Elite Pitchers and WAR
Many players began this off-season with no contract. Many of those players are starting pitchers. Starting pitchers like Zack Greinke, Jake Peavy and Anibal Sanchez. Through the following research, I found that it seems that perhaps WAR systematically overvalues elite starting pitchers–something to be aware of during this off season and those to follow.
When valuing players, there are two primary stats we turn to: Wins Above Replacement (WAR) and Win Percentage Added (WPA). WAR completely strips every play of its context, valuing a walkoff grandslam the same as a first-inning solo shot. On the other hand, WPA attempts to calibrate for each unique situation, and it would value that walkoff slam quite a bit more than the first-inning solo homerun. I think it’s fair to say that WAR’s primary advantage over WPA is its ability to filter out a lot of statistical noise and hone in on a player’s true talent level. Though WPA may be better at explaining what happened and when it happened, it also gives players a lot of credit for something not believed to be a repeatable skill: clutch performance.
But it’s not my intention to get into an argument about the validity of either stat. I actually want to encourage the use of both in conjunction, especially when valuing elite starting pitchers as a group.
For an individual player, WPA’s inclusion of “clutch value” tends to make it a very fickle statistic. In 2003, Albert Pujols slashed .359/.439/.667 with 43 homeruns. He would have won the NL MVP if not for some guy named Barry Bonds. But that season also represented just the fifth best season of Pujols’ career in terms of WPA, probably due to the fact that the average leverage of his plate appearances that season was well below average (0.93). Pretty much by dumb luck, Pujols didn’t get as many crucial trips to the plate. This is mostly why WPA is not used as often as WAR. Too much is out of the player’s control.
However, while one player’s WPA may not be representative of his skill set, the WPA of an entire group of players can hint at trends to which we should pay attention. I think WAR is the product of a lot of smart thinking, but its greatest strength is also its primary shortcoming. Stripping context out of a value statistic completely perhaps ignores patterns of how and where that value is distributed throughout the season. For example, an elite pitcher has a lot of control over about 35 games per season, and virtually no control over the other 127. It would seem that good pitchers are more likely to be involved in blowout wins, since they have so much control over the outcome of those games relative to position players. Thus, WAR might have a tendency to overvalue good starting pitchers, giving them larger chunks of WAR in situations that don’t help the team. But how to measure it… Oh I know! WPA!

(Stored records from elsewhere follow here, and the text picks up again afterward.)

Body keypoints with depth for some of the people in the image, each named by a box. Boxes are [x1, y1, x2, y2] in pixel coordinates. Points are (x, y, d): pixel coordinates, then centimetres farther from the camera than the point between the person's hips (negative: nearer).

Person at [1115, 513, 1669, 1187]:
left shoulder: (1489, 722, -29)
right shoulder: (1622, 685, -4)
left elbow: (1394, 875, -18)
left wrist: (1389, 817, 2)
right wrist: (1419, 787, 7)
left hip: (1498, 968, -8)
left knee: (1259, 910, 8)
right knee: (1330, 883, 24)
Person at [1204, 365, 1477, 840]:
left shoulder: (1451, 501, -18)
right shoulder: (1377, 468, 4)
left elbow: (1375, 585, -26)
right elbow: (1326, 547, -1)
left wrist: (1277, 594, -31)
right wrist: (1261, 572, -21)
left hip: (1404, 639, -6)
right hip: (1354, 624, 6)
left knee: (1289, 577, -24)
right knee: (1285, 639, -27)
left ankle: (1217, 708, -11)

To get started, I took the top 10% of hitters and the top 10% of pitchers by WAR in 2012 (through September 23rd). I then subtracted each player’s WPA from his WAR to get an idea of how much WAR overvalues WPA. While there are nuances to the concepts of “above replacement” (WAR) versus “above average” (WPA), those nuances should be flushed out later when I compare the two groups. For 2012, the top 10% of pitchers recorded a WAR 2.55 wins greater than WPA. The top 10% of hitters only recorded a WAR 2.11 wins greater than WPA. Though the 2.55 and 2.11 figures themselves shouldn’t mean much to us, the 0.44-win difference should. That figure approximates that WAR is overvaluing elite starting pitchers by 0.44 wins on average, relative to the elite hitters. I think this is due to a greater percentage of the WAR an elite starting pitcher accumulates being wasted on blowout wins.
So while the WPA of one single player is highly variable, looking at WPA trends in 2012 for elite starters suggests that, on average, WAR is overvaluing top pitchers. But why use small sample sizes when you can use big sample sizes?
I performed the same test, combining the 2009 through 2011 seasons. However, to qualify for elite status, a player had to be in the 85th percentile for both WAR and WPA over the three seasons. This hopefully reduced any sampling biases of the first method. The hitter group recorded a WAR 5.9 wins greater than WPA, while the pitcher group’s difference climbed to 7.7 wins. Again, we expect WAR to outpace WPA since the baseline for WAR is lower, so these differences in and of themselves are not surprising. But when we compare the differences between the pitchers and hitters groups—the differences in the differences, if you will—the pitchers were “overvalued” by an additional 1.8 wins compared to the hitters (7.7 minus 5.9), or about 0.6 wins per season. In terms of money, that’s worth approximately $2.5M on the free-agent market these days, and not something that should be entirely ignored.
*It should be noted that the differences in WAR minus WPA for the 2009 – 2011 tests were highly significant, according to both a T-test and a Wilcoxon Rank Sum test.